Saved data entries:
↓
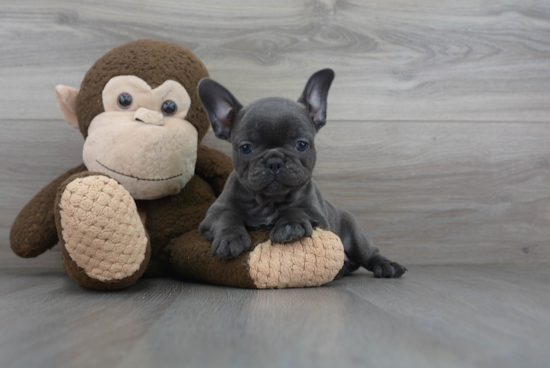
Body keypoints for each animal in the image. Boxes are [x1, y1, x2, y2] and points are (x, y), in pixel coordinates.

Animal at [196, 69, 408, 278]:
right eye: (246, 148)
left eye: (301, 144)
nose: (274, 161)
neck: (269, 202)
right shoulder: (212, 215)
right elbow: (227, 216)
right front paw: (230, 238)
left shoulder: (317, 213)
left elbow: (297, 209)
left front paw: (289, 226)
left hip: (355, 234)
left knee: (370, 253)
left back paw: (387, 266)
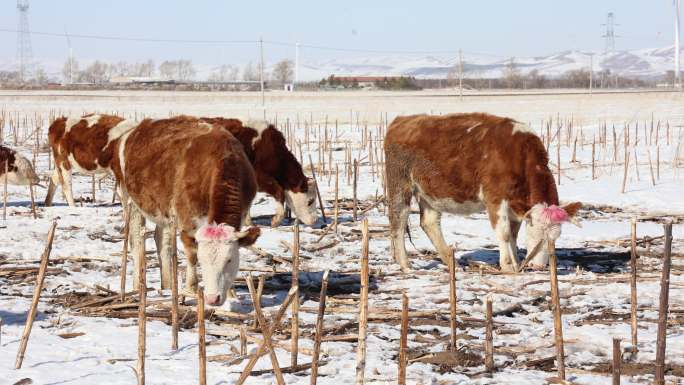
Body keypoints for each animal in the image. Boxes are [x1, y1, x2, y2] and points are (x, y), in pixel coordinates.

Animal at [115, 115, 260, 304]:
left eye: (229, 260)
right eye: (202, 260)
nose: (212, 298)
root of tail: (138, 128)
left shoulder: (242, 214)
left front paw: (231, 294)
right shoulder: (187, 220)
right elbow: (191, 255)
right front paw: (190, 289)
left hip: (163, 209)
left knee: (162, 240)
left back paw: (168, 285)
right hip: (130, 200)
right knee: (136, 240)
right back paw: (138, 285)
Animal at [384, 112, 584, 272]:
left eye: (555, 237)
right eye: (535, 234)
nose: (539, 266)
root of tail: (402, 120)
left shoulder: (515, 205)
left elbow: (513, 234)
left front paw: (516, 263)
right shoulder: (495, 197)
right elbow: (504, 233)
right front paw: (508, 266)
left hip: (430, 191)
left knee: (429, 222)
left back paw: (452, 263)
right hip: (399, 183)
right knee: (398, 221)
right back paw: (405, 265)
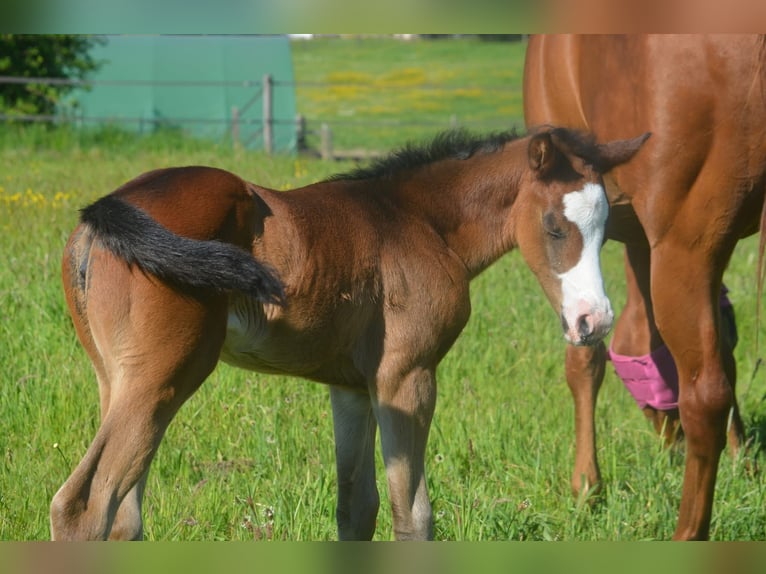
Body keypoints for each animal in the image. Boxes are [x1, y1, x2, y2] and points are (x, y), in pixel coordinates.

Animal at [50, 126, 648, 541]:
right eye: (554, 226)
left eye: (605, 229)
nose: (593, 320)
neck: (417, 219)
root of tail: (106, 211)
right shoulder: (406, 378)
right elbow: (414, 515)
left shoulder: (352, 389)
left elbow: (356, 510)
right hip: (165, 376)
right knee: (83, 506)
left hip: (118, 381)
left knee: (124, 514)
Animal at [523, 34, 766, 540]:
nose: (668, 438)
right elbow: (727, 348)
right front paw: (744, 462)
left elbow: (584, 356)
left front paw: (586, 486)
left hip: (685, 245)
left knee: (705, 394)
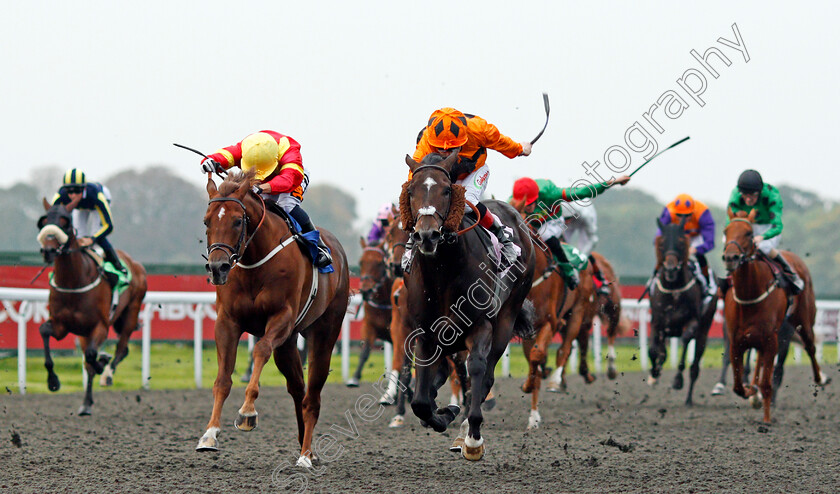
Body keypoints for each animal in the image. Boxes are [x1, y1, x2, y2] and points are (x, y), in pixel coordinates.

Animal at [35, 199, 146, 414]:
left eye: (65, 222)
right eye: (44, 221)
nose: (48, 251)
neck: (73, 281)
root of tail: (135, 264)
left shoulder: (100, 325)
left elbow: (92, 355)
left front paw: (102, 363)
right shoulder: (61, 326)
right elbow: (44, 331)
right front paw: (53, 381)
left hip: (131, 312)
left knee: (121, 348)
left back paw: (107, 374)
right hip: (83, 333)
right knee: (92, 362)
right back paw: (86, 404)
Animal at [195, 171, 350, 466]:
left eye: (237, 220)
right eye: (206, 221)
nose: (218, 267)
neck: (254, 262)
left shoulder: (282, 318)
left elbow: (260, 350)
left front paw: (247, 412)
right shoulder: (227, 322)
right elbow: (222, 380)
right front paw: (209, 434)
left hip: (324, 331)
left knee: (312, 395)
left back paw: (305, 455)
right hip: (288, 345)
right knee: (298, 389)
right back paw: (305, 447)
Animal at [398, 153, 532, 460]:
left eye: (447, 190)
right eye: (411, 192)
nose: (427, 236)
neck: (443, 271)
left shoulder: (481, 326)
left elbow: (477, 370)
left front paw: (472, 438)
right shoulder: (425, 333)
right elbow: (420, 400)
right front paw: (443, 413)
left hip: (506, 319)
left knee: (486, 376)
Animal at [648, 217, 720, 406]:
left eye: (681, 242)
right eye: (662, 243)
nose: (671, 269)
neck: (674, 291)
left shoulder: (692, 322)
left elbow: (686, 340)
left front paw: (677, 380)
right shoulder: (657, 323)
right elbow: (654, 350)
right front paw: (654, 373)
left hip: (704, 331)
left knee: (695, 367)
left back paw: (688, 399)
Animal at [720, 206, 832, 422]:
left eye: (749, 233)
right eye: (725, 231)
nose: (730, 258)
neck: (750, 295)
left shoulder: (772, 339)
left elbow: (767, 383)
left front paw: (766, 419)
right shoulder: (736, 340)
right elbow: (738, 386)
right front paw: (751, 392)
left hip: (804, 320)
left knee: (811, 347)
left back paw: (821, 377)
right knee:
↑
[Try it]
Using the data above, reproduce exactly the lines between those holding "right eye: (411, 192)" and "left elbow: (686, 340)", inclusive, and no others.

[Exercise answer]
right eye: (411, 192)
nose: (427, 236)
neck: (443, 271)
left shoulder: (481, 326)
left elbow: (477, 370)
left front paw: (472, 438)
right shoulder: (425, 333)
right elbow: (420, 400)
right front paw: (443, 413)
left hip: (506, 319)
left knee: (486, 376)
Animal at [648, 217, 720, 406]:
left eye: (681, 242)
right eye: (662, 243)
nose: (671, 269)
neck: (674, 291)
left shoulder: (692, 322)
left elbow: (686, 340)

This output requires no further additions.